In a March hearing, Judge Buchwald had suggested that Mr. Trump has the right to ignore whomever he pleases on Twitter, and that the “Mute” feature is a constitutional option for doing so. Utilizing that feature would hide selected users’ posts from Mr. Trump’s view.
She urged the two parties to consider that probabilities as a way to settle the matter. But the president’s preference for blocking — which renders Twitter users unable to interact directly with his posts, or with other users in the space beneath those posts — amounts to barring Americans from a public forum, in the judge’s view.
Indeed, many of the tweets for which users were blocked were attempts to join the straggle conversations that take place around the president’s feed.

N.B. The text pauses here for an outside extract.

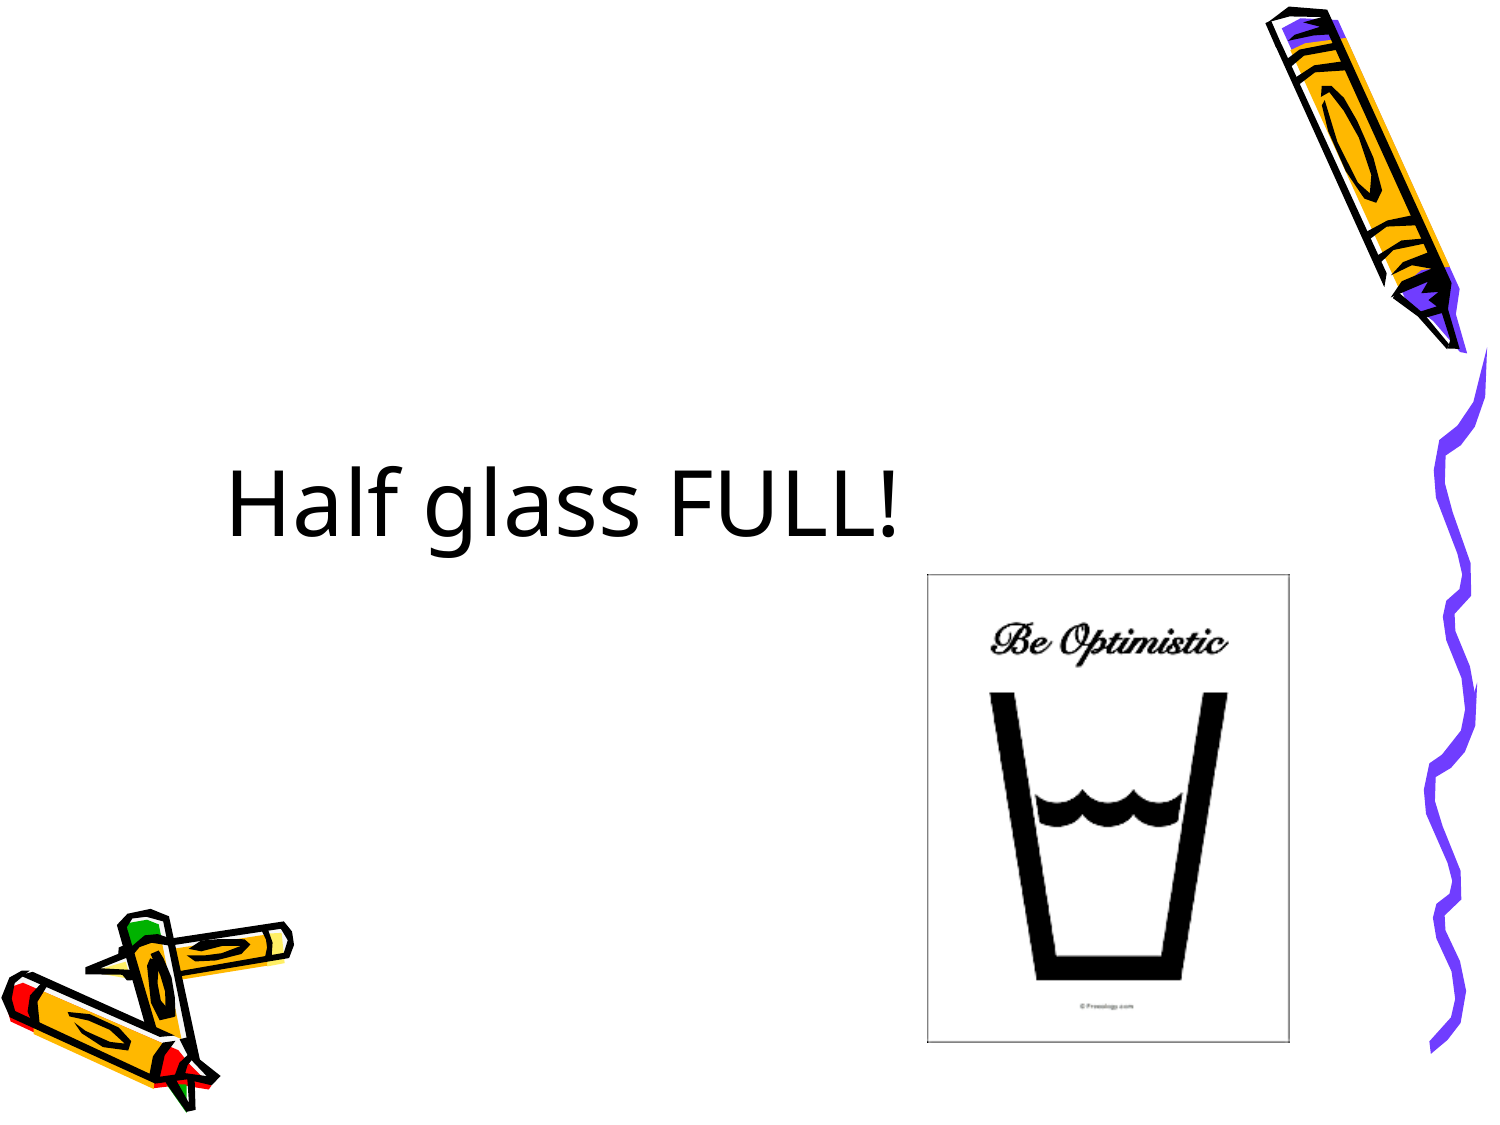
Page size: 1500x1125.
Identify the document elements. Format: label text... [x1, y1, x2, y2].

title Half glass FULL! [0, 24, 1128, 563]
picture [926, 573, 1290, 1044]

Nick Pappas, a comic and writer, was blocked after replying to the president in June. Mr. Trump had tweeted, “The Justice Dept. should ask for an expedited hearing of the watered down Travel Ban before the Supreme Court – & seek much tougher version!” Mr. Pappas replied: “Trump is right. The government should protect the people. That’s why the courts are protecting us from him.”
Another plaintiff, Rebecca Buckwalter, who is now an editor for the left-leaning website The Daily Kos, was blocked for replying to a June tweet from Mr. Trump that read, “Sorry folks, but if I would have relied on the Fake News of CNN, NBC, ABC, CBS, washpost or nytimes, I would have had ZERO chance winning WH.”